**** Entries shown

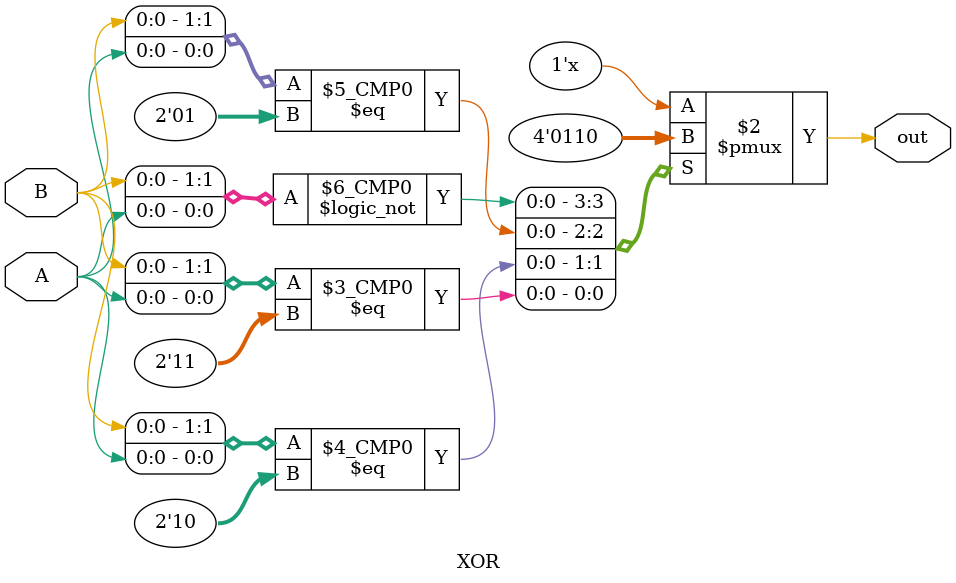
<source format=v>


module XOR(output out,input A,B);
always@(B,A)
 begin
  case({B,A})
   2'b00: {out} = 1'b0;
   2'b01: {out} = 1'b1;
   2'b10: {out} = 1'b1;
   2'b11: {out} = 1'b0;
  endcase
 end
endmodule


</source>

********

Return the complete data unchanged and include none of the pictures.

Exercise response ▸
<source format=v>


module XOR(output out,input A,B);
always@(B,A)
 begin
  case({B,A})
   2'b00: {out} = 1'b0;
   2'b01: {out} = 1'b1;
   2'b10: {out} = 1'b1;
   2'b11: {out} = 1'b0;
  endcase
 end
endmodule


</source>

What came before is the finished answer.